==== RECORDS SUPPLIED

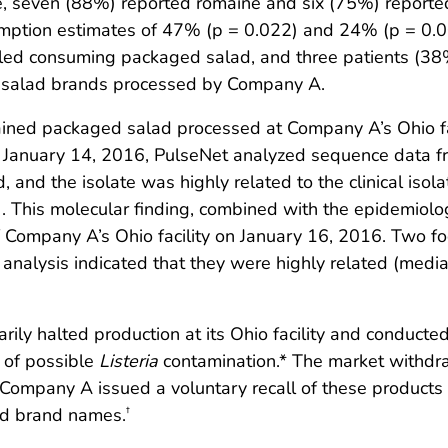
e, seven (88%) reported romaine and six (75%) reporte
umption estimates of 47% (p = 0.022) and 24% (p = 0.0
alled consuming packaged salad, and three patients (3
 salad brands processed by Company A.
ined packaged salad processed at Company A’s Ohio fa
n January 14, 2016, PulseNet analyzed sequence data f
and the isolate was highly related to the clinical isola
 This molecular finding, combined with the epidemiolog
 of Company A’s Ohio facility on January 16, 2016. Two 
nalysis indicated that they were highly related (median 
ily halted production at its Ohio facility and conducte
e of possible
Listeria
contamination.* The market withdra
Company A issued a voluntary recall of these products 
and brand names.
†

========

In the entries above, which lines hold the string "highly"? Report all of them.

and the isolate was highly related to the clinical isola
nalysis indicated that they were highly related (median 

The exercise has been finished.